Stored data:
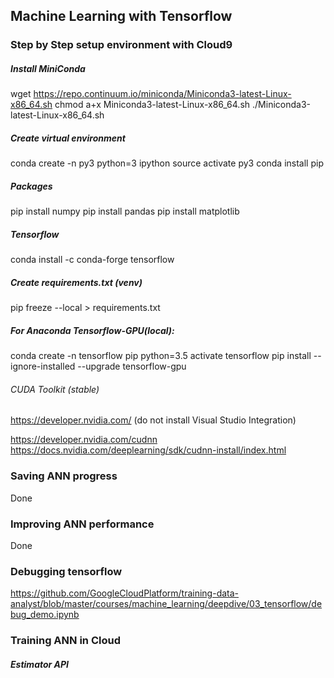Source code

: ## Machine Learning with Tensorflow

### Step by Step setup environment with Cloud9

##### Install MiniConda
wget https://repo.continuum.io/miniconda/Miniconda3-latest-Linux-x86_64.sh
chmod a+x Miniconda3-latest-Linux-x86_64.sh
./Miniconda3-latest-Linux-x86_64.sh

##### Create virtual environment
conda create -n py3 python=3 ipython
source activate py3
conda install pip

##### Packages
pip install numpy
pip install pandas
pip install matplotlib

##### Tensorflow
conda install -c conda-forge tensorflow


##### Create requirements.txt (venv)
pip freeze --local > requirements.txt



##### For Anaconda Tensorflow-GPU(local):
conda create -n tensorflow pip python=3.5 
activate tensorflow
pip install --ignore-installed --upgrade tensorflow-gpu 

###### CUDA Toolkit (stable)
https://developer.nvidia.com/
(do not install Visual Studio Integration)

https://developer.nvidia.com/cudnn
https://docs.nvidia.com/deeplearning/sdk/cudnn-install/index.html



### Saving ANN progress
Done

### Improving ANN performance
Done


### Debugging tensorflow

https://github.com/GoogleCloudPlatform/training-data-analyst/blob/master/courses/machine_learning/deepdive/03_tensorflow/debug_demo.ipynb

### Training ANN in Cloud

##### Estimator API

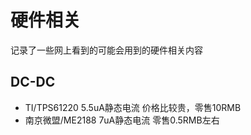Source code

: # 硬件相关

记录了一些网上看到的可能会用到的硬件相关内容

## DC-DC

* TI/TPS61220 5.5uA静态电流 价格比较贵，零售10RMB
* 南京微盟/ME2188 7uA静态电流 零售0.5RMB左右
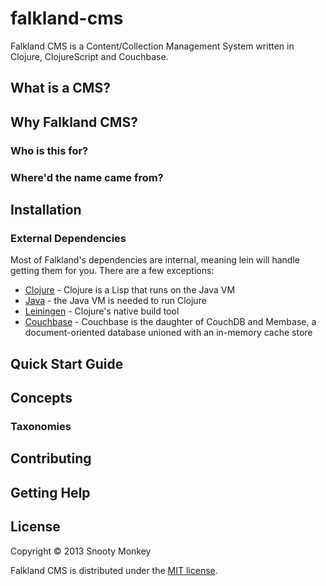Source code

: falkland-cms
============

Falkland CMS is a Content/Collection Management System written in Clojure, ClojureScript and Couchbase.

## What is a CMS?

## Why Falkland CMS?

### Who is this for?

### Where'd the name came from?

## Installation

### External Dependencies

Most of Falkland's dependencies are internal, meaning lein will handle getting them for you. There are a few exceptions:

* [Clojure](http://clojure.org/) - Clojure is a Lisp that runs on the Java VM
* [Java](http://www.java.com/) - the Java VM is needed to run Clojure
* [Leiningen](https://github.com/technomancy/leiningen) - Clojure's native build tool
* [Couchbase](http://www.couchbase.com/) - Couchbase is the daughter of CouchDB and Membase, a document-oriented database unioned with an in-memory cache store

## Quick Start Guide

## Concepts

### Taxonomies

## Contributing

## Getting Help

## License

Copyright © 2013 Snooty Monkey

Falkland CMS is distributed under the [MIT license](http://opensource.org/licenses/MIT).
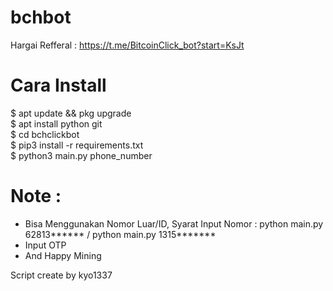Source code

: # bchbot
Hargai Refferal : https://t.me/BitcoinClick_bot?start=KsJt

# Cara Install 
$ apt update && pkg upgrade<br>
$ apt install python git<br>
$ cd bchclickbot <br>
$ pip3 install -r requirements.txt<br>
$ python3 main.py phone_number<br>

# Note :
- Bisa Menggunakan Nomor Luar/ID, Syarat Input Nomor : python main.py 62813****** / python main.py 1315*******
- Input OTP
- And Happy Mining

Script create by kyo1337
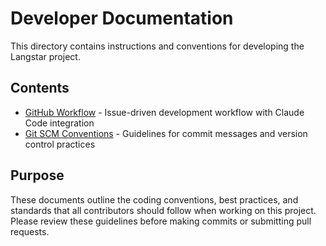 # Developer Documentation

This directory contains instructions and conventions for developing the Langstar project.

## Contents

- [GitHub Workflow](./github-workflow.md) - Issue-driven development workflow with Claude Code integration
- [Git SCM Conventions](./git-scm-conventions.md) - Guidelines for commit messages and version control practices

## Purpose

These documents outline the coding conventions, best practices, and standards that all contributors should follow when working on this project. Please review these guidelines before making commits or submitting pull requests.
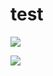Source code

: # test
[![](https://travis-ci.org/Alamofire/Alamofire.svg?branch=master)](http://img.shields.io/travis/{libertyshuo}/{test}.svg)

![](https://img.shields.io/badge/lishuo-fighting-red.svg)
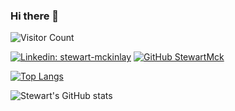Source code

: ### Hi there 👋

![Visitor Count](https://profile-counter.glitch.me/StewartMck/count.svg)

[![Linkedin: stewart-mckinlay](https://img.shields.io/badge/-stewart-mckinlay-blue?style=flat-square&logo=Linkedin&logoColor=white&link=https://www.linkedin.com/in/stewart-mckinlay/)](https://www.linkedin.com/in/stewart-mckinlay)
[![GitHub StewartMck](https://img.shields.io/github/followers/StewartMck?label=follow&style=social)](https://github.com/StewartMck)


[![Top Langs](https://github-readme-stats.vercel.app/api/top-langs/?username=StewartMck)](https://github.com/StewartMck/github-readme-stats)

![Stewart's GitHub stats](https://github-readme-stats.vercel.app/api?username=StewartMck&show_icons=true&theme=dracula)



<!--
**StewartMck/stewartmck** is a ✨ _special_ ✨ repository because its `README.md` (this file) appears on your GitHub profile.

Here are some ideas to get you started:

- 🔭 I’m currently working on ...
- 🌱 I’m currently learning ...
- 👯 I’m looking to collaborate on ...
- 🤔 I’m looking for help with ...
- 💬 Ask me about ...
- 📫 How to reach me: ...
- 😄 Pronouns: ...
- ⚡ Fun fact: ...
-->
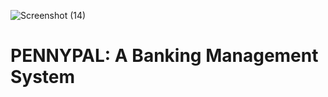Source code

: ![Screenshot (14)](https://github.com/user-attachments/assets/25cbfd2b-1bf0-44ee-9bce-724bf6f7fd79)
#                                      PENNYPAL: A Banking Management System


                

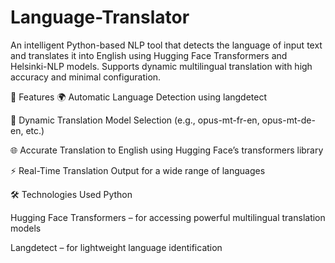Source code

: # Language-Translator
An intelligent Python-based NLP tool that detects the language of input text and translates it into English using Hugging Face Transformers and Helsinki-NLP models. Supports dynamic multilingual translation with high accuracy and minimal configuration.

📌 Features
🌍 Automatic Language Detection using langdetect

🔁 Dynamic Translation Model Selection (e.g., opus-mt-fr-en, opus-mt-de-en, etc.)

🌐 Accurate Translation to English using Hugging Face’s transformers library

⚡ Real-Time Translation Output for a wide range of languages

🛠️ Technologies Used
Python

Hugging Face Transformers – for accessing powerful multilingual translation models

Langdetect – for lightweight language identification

# What you have to do
If the string "latest" appears in a line of the entries, report the line.

# Reply
wget https://repo.continuum.io/miniconda/Miniconda3-latest-Linux-x86_64.sh
chmod a+x Miniconda3-latest-Linux-x86_64.sh
./Miniconda3-latest-Linux-x86_64.sh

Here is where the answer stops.